### PROBLEM DETAILS
Using the records below, quote only the span that opens with the line containing "Set part_type_direction's wiggle" and closes with the line containing "click(240, 292)", exactly and inclusively.

**** INPUT RECORDS

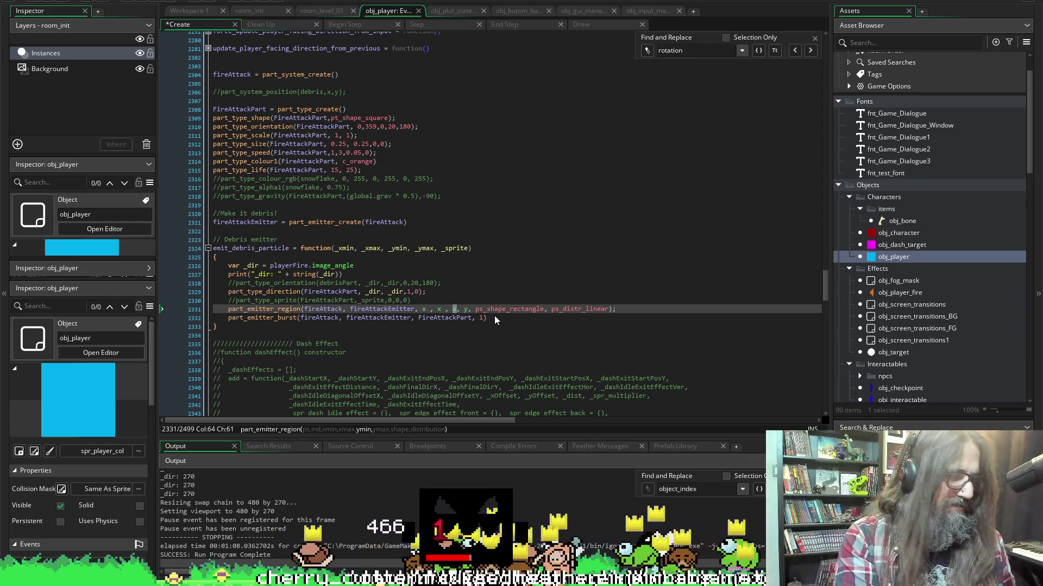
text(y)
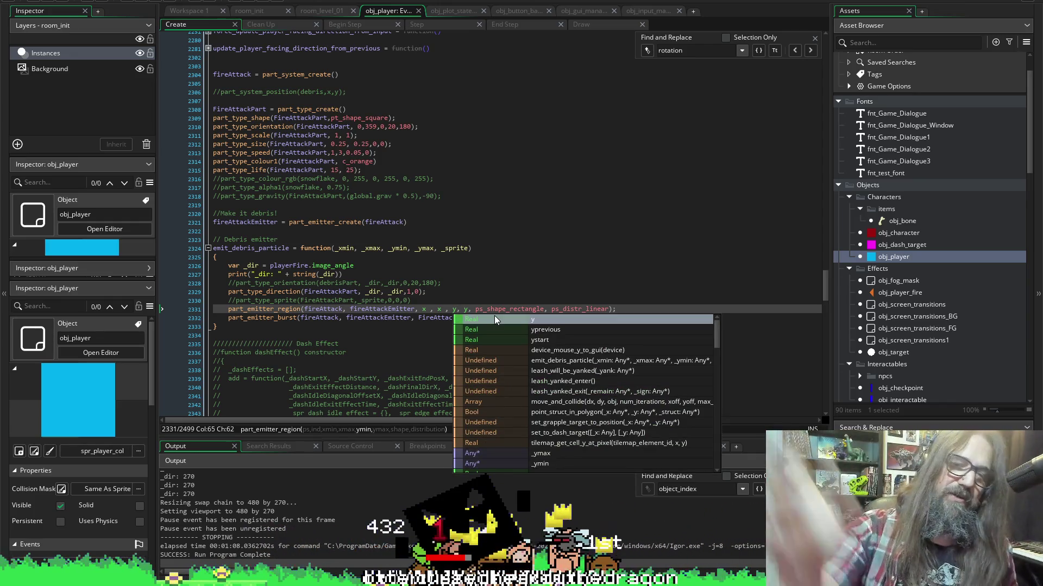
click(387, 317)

********
**** INPUT RECORDS

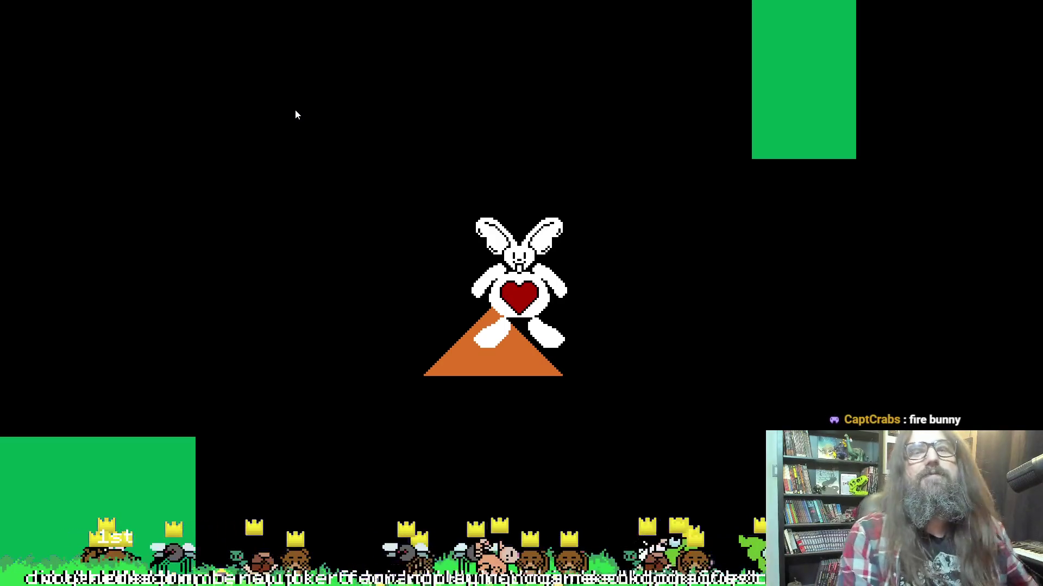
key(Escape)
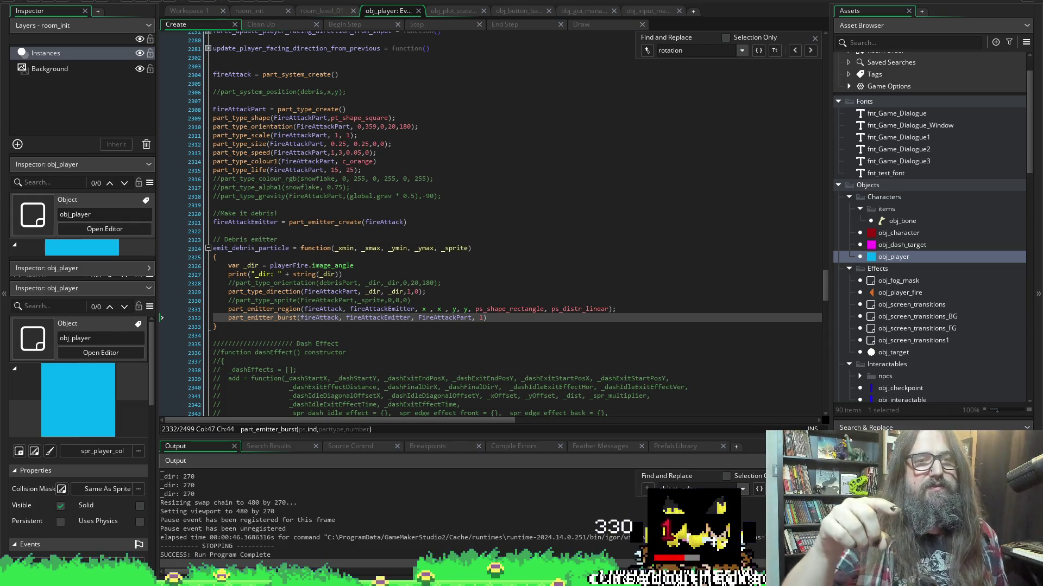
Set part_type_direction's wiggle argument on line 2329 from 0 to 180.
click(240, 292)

********

### FINISHED EXERCISE
Set part_type_direction's wiggle argument on line 2329 from 0 to 180.
click(240, 292)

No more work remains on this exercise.